Vivir hipnotizado frente a una misma pantalla de TV durante 85 episodios sería un drama, siempre y cuando ese drama no lleve por nombre MAD MEN. Un nombre nada engañoso, al contrario que el mundo que toca. Que no es otro que este donde vivimos, enmarcado en la magnífica metáfora de la publicidad durante los orígenes de este mundo moderno creado por los Estados Unidos de América a mitad de los ’60.
En MAD MEN hay hombres entregados a causas vitales que van más allá de las patrias superficiales, mujeres que desafían al vértigo después de quitarse los tacones y, sobre todo, niños que se hacen adultos a base de cucharadas soperas de desengaños y pérdidas masivas de referentes.
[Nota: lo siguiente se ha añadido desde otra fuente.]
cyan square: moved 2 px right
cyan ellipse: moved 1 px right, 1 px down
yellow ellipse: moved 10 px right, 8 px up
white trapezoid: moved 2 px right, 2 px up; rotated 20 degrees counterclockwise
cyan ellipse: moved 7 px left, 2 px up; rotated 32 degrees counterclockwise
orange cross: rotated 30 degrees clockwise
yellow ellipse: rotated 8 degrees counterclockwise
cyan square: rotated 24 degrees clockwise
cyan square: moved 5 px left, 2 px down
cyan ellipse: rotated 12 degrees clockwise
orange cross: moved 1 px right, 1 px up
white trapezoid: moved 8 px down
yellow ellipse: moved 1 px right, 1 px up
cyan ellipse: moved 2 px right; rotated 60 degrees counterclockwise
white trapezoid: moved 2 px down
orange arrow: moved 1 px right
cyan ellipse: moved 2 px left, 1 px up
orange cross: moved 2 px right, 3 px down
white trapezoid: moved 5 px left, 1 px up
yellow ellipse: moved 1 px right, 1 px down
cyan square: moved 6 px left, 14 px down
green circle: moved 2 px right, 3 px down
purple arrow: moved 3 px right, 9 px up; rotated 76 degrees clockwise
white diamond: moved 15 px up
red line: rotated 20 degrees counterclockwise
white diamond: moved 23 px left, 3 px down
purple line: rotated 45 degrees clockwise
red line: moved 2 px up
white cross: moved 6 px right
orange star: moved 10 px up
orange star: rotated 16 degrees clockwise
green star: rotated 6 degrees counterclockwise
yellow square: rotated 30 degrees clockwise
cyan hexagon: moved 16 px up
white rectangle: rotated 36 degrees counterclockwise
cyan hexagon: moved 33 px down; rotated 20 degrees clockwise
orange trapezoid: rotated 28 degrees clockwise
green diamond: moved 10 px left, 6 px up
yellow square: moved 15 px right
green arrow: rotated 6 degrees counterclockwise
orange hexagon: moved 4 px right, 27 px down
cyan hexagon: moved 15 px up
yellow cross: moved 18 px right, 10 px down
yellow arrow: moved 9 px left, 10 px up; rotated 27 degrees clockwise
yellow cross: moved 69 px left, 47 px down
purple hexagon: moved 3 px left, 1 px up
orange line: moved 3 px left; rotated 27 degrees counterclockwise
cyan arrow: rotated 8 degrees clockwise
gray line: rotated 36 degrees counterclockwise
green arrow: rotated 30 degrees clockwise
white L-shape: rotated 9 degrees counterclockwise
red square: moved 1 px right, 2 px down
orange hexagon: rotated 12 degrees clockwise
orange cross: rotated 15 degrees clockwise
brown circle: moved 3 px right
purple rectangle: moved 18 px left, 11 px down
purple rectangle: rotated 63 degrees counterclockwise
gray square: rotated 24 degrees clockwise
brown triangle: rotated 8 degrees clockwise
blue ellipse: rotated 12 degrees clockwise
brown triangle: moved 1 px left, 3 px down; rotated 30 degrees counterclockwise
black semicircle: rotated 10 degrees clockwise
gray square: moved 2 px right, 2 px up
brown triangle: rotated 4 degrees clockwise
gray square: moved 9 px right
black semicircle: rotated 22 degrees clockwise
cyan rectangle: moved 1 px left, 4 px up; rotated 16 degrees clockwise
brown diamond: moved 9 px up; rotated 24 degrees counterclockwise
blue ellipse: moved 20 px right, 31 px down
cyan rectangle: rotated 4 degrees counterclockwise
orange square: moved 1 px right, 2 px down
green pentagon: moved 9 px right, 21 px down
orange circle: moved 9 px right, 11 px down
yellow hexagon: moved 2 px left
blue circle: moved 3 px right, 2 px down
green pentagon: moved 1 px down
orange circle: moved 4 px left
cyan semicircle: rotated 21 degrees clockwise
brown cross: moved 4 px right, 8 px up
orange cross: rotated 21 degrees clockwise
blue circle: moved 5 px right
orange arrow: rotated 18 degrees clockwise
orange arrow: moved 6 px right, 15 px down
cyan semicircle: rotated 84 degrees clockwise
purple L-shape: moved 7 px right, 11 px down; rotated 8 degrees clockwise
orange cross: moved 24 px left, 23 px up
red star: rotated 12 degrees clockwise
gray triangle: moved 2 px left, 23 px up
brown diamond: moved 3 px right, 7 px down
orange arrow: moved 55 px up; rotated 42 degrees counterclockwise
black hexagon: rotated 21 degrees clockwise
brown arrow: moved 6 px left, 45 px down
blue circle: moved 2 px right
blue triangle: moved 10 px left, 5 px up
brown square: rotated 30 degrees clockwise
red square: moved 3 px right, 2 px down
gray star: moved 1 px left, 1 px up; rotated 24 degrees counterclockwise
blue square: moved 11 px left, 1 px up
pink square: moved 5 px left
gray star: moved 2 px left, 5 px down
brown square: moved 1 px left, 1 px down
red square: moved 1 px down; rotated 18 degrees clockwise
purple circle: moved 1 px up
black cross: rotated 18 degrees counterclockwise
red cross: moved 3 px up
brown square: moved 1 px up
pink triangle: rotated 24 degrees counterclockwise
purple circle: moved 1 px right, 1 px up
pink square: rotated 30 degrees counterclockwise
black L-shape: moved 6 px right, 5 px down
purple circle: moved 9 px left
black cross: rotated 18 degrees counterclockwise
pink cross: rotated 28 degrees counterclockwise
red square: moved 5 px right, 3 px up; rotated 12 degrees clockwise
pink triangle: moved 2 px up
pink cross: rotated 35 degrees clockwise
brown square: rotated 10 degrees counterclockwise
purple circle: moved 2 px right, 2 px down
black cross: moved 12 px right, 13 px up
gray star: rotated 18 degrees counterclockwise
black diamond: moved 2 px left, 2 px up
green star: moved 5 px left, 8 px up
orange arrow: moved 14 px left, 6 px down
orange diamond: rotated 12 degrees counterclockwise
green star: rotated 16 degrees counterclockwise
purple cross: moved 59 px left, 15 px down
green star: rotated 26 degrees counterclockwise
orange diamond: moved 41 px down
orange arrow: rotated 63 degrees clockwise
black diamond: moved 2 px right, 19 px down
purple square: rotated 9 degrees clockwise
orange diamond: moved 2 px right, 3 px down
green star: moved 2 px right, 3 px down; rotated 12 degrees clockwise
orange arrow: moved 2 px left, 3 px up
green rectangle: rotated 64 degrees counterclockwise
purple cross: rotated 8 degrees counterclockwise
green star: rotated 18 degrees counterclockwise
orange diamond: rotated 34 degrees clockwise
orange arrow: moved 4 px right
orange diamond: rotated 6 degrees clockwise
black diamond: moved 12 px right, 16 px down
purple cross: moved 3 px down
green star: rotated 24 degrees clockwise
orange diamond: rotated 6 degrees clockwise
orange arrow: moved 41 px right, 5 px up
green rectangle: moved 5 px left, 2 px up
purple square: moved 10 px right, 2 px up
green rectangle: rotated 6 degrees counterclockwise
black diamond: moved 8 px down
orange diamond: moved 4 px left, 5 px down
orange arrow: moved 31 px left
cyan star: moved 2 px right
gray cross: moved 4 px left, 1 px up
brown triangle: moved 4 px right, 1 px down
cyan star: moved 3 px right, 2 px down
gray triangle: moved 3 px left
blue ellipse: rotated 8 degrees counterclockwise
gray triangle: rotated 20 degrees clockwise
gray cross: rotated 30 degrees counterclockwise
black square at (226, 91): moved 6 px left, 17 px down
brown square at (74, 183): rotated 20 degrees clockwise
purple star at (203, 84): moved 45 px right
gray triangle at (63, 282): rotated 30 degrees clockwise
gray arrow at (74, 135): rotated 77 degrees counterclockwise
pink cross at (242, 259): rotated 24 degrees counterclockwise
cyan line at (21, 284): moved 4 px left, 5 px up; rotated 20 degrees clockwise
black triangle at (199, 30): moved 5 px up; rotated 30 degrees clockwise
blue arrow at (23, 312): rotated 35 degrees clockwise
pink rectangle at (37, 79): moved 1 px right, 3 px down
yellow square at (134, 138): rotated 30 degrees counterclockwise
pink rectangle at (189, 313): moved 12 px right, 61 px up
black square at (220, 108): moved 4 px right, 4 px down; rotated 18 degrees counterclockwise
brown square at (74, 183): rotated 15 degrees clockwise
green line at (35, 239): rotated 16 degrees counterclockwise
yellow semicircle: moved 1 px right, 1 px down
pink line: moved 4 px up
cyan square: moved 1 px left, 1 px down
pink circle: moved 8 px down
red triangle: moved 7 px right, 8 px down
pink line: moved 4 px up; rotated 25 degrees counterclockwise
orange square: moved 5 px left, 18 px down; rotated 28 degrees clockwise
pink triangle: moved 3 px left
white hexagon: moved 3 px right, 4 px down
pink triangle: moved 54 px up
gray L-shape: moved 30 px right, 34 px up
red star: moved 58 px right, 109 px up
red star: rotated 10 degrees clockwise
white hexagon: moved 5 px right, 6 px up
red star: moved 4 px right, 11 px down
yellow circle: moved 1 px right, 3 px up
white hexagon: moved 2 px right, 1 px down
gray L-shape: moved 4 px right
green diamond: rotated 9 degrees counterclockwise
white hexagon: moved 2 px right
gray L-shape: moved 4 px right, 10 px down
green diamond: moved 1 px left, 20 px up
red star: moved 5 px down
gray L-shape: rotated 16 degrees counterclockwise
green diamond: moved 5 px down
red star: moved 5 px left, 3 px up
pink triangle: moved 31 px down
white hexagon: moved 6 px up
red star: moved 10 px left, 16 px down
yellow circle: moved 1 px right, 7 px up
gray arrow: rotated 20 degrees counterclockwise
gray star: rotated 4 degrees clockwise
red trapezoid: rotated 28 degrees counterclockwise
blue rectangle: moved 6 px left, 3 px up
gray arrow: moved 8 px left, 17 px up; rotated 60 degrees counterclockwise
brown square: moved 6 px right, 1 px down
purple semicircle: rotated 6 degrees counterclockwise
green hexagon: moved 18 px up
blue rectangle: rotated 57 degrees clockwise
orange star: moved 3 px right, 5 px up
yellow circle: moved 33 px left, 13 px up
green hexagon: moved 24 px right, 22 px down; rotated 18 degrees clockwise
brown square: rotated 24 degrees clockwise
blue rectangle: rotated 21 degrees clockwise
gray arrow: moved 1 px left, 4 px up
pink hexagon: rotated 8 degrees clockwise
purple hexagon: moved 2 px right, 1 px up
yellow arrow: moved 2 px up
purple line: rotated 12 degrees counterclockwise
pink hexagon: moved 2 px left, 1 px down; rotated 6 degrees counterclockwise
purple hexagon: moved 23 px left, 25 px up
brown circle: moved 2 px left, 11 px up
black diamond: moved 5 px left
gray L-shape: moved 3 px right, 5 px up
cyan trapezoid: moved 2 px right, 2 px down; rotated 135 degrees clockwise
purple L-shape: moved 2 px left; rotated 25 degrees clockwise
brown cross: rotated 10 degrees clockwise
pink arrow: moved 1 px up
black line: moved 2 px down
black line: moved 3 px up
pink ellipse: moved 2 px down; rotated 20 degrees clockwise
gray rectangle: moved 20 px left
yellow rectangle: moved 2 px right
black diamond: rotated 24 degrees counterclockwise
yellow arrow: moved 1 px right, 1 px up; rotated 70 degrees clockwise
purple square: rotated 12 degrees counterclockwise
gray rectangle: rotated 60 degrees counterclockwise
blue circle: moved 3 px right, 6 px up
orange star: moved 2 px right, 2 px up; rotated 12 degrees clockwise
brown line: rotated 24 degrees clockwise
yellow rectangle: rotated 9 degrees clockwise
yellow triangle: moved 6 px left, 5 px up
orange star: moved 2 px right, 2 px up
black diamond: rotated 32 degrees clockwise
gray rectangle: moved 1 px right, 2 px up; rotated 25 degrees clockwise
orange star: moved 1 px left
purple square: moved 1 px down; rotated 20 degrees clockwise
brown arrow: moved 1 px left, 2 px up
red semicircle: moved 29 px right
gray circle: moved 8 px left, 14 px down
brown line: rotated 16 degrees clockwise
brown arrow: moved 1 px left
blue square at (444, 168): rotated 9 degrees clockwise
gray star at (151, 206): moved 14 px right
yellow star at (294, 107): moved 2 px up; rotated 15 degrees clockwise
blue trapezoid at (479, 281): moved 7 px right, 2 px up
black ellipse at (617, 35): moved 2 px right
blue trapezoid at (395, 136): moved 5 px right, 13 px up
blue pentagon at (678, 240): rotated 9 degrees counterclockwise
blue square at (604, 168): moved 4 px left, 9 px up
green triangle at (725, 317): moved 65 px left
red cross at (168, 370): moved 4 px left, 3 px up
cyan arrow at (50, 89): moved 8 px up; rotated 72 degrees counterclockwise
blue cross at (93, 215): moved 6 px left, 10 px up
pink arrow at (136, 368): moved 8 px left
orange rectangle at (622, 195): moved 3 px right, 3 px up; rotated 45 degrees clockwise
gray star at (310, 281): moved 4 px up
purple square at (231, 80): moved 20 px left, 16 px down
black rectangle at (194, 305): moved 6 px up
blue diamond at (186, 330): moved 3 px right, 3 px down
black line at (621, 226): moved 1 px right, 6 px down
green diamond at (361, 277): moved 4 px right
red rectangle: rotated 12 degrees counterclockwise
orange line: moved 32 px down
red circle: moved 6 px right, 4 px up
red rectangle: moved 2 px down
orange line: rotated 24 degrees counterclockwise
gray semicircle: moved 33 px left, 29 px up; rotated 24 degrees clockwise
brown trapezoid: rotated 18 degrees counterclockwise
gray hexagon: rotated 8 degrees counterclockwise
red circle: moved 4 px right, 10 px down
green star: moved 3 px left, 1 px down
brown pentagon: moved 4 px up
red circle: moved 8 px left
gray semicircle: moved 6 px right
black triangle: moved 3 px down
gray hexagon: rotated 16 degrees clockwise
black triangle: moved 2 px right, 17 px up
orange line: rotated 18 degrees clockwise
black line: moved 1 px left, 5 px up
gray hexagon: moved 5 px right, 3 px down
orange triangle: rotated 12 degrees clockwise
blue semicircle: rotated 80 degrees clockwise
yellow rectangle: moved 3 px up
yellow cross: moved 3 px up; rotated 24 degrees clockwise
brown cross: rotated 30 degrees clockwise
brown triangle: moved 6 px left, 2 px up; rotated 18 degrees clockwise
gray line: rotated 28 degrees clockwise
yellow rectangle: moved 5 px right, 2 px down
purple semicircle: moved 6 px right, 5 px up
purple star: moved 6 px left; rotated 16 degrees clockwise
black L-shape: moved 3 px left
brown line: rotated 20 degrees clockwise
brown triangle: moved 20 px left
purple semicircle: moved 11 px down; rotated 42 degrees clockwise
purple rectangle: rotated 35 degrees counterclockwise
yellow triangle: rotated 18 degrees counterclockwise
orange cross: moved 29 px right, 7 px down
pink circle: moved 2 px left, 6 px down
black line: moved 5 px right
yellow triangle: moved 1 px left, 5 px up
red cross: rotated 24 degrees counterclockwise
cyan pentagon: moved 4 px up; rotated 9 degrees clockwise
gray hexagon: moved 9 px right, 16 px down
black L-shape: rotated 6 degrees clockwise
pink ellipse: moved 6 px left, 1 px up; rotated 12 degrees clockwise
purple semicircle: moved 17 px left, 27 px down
En MAD MEN no vive nadie, más bien sobreviven a ese terrible spot donde nos han enseñado cómo tiene que ser la vida.
La caída libre al vacío y en picado de quien asoma la cabeza y los dos pies para alcanzar la penúltima calada al cigarrillo de la ambición, el penúltimo trago de poder, el penúltimo suspiro del placer. La creatividad o la vida. La ficción o el infierno de Dante. La dura existencia o la mentira perpetua. Quien lo probó, lo sabe.